Stored entries.
####################

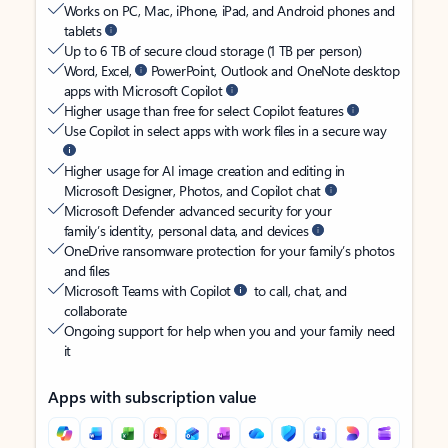
Works on PC, Mac, iPhone, iPad, and Android phones and
tablets
Up to 6 TB of secure cloud storage (1 TB per person)
Word, Excel,
PowerPoint, Outlook and OneNote desktop
apps with Microsoft Copilot
Higher usage than free for select Copilot features
Use Copilot in select apps with work files in a secure way
Higher usage for AI image creation and editing in
Microsoft Designer, Photos, and Copilot chat
Microsoft Defender advanced security for your
family’s identity, personal data, and devices
OneDrive ransomware protection for your family’s photos
and files
Microsoft Teams with Copilot
to call, chat, and
collaborate
Ongoing support for help when you and your family need
it
Apps with subscription value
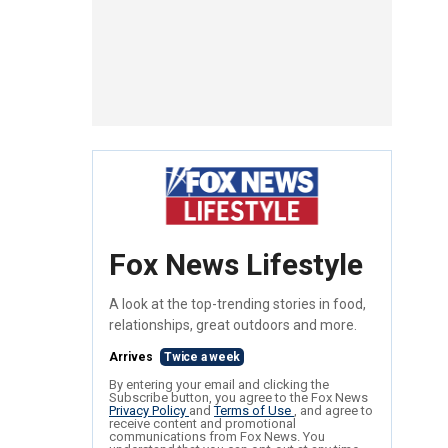
Fox News Lifestyle
A look at the top-trending stories in food,
relationships, great outdoors and more.
Arrives
Twice a week
By entering your email and clicking the
Subscribe button, you agree to the Fox News
Privacy Policy
and
Terms of Use
, and agree to
receive content and promotional
communications from Fox News. You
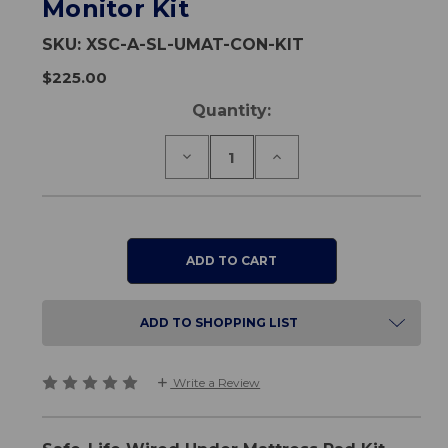
Monitor Kit
SKU:
XSC-A-SL-UMAT-CON-KIT
$225.00
Current
Quantity:
Stock:
Decrease
Increase
Quantity
Quantity
of
of
Safe-
Safe-
Life
Life
Wired
Wired
Under
Under
Mattress
Mattress
Pad
Pad
&
&
Inline
Inline
ADD TO SHOPPING LIST
Monitor
Monitor
Kit
Kit
Write a Review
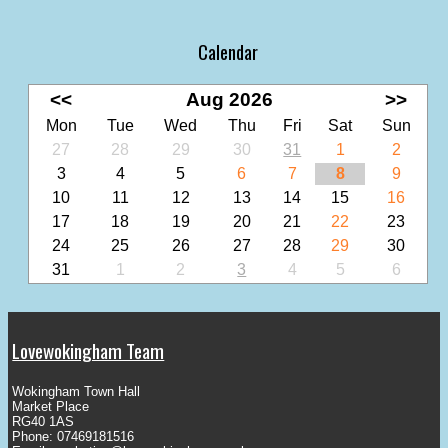
Calendar
<<
Aug 2026
>>
Mon
Tue
Wed
Thu
Fri
Sat
Sun
27
28
29
30
31
1
2
3
4
5
6
7
8
9
10
11
12
13
14
15
16
17
18
19
20
21
22
23
24
25
26
27
28
29
30
31
1
2
3
4
5
6
Lovewokingham Team
Wokingham Town Hall
Market Place
RG40 1AS
Phone: 07469181516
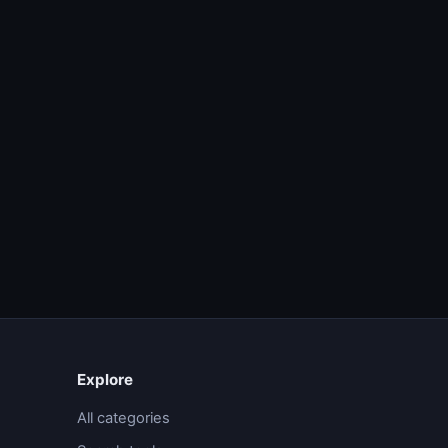
Explore
All categories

####################

ACTIVITY.
The copy you output must match the entries above exactly, except that it has no pictures.

TASK SOLUTION.
Works on PC, Mac, iPhone, iPad, and Android phones and
tablets
Up to 6 TB of secure cloud storage (1 TB per person)
Word, Excel,
PowerPoint, Outlook and OneNote desktop
apps with Microsoft Copilot
Higher usage than free for select Copilot features
Use Copilot in select apps with work files in a secure way
Higher usage for AI image creation and editing in
Microsoft Designer, Photos, and Copilot chat
Microsoft Defender advanced security for your
family’s identity, personal data, and devices
OneDrive ransomware protection for your family’s photos
and files
Microsoft Teams with Copilot
to call, chat, and
collaborate
Ongoing support for help when you and your family need
it
Apps with subscription value
Fox News Lifestyle
A look at the top-trending stories in food,
relationships, great outdoors and more.
Arrives
Twice a week
By entering your email and clicking the
Subscribe button, you agree to the Fox News
Privacy Policy
and
Terms of Use
, and agree to
receive content and promotional
communications from Fox News. You
Monitor Kit
SKU:
XSC-A-SL-UMAT-CON-KIT
$225.00
Current
Quantity:
Stock:
Decrease
Increase
Quantity
Quantity
of
of
Safe-
Safe-
Life
Life
Wired
Wired
Under
Under
Mattress
Mattress
Pad
Pad
&
&
Inline
Inline
ADD TO SHOPPING LIST
Monitor
Monitor
Kit
Kit
Write a Review
Calendar
<<
Aug 2026
>>
Mon
Tue
Wed
Thu
Fri
Sat
Sun
27
28
29
30
31
1
2
3
4
5
6
7
8
9
10
11
12
13
14
15
16
17
18
19
20
21
22
23
24
25
26
27
28
29
30
31
1
2
3
4
5
6
Lovewokingham Team
Wokingham Town Hall
Market Place
RG40 1AS
Phone: 07469181516
Explore
All categories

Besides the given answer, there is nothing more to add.